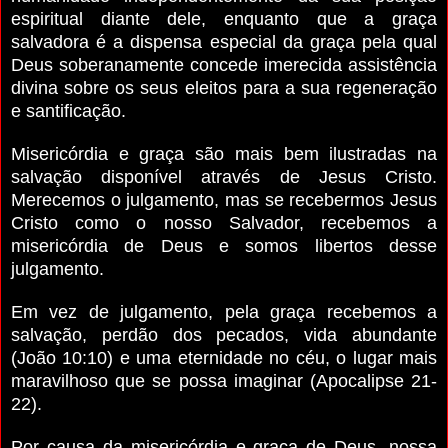
espiritual diante dele, enquanto que a graça
salvadora é a dispensa especial da graça pela qual
Deus soberanamente concede imerecida assistência
divina sobre os seus eleitos para a sua regeneração
e santificação.
Misericórdia e graça são mais bem ilustradas na
salvação disponível através de Jesus Cristo.
Merecemos o julgamento, mas se recebermos Jesus
Cristo como o nosso Salvador, recebemos a
misericórdia de Deus e somos libertos desse
julgamento.
Em vez de julgamento, pela graça recebemos a
salvação, perdão dos pecados, vida abundante
(João 10:10) e uma eternidade no céu, o lugar mais
maravilhoso que se possa imaginar (Apocalipse 21-
22).
Por causa da misericórdia e graça de Deus, nossa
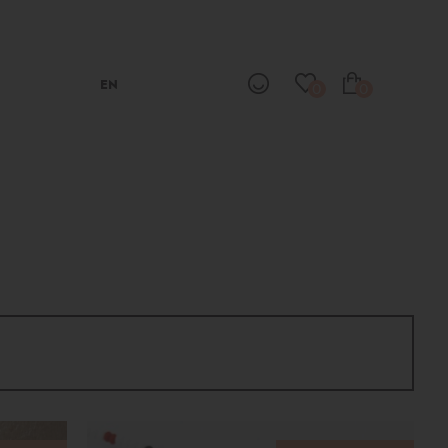
EN
0
0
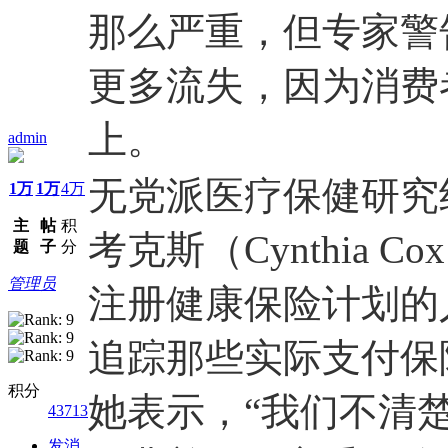
那么严重，但专家警
更多流失，因为消费
上。
admin
无党派医疗保健研究组
1万
1万
4万
主
帖
积
考克斯（Cynthia 
题
子
分
管理员
注册健康保险计划的
追踪那些实际支付保
积分
她表示，“我们不清
43713
发消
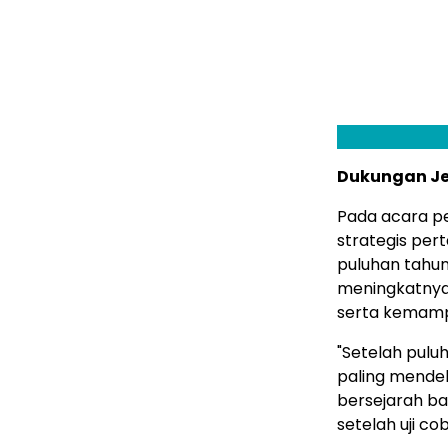
Dukungan Je
Pada acara 
strategis pe
puluhan tahun
meningkatnya 
serta kemamp
"Setelah puluh
paling mendeb
bersejarah ba
setelah uji c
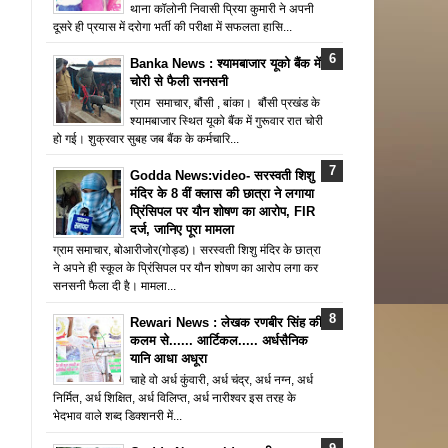
थाना कॉलोनी निवासी प्रिया कुमारी ने अपनी
दूसरे ही प्रयास में दरोगा भर्ती की परीक्षा में सफलता हासि...
Banka News : श्यामबाजार यूको बैंक में
चोरी से फैली सनसनी
ग्राम समाचार, बौंसी , बांका। बौंसी प्रखंड के
श्यामबाजार स्थित यूको बैंक में गुरूवार रात चोरी
हो गई। शुक्रवार सुबह जब बैंक के कर्मचारि...
Godda News:video- सरस्वती शिशु
मंदिर के 8 वीं क्लास की छात्रा ने लगाया
प्रिंसिपल पर यौन शोषण का आरोप, FIR
दर्ज, जानिए पूरा मामला
ग्राम समाचार, बोआरीजोर(गोड्ड)। सरस्वती शिशु मंदिर के छात्रा
ने अपने ही स्कूल के प्रिंसिपल पर यौन शोषण का आरोप लगा कर
सनसनी फैला दी है। मामला...
Rewari News : लेखक रणबीर सिंह की
कलम से...... आर्टिकल..... अर्धसैनिक
यानि आधा अधूरा
चाहे वो अर्ध कुंवारी, अर्ध चंद्र, अर्ध नग्न, अर्ध
निर्मित, अर्ध शिक्षित, अर्ध विलिप्त, अर्ध नारीश्वर इस तरह के
भेदभाव वाले शब्द डिक्शनरी में...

TASK OBJECTIVE: Lines wanted from the listing above: the line with "श्यामबाजार स्थित यूको" up to and including the line with "यानि आधा अधूरा". Please write them out exactly, adding nothing else.

EXERCISE SOLUTION:
श्यामबाजार स्थित यूको बैंक में गुरूवार रात चोरी
हो गई। शुक्रवार सुबह जब बैंक के कर्मचारि...
Godda News:video- सरस्वती शिशु
मंदिर के 8 वीं क्लास की छात्रा ने लगाया
प्रिंसिपल पर यौन शोषण का आरोप, FIR
दर्ज, जानिए पूरा मामला
ग्राम समाचार, बोआरीजोर(गोड्ड)। सरस्वती शिशु मंदिर के छात्रा
ने अपने ही स्कूल के प्रिंसिपल पर यौन शोषण का आरोप लगा कर
सनसनी फैला दी है। मामला...
Rewari News : लेखक रणबीर सिंह की
कलम से...... आर्टिकल..... अर्धसैनिक
यानि आधा अधूरा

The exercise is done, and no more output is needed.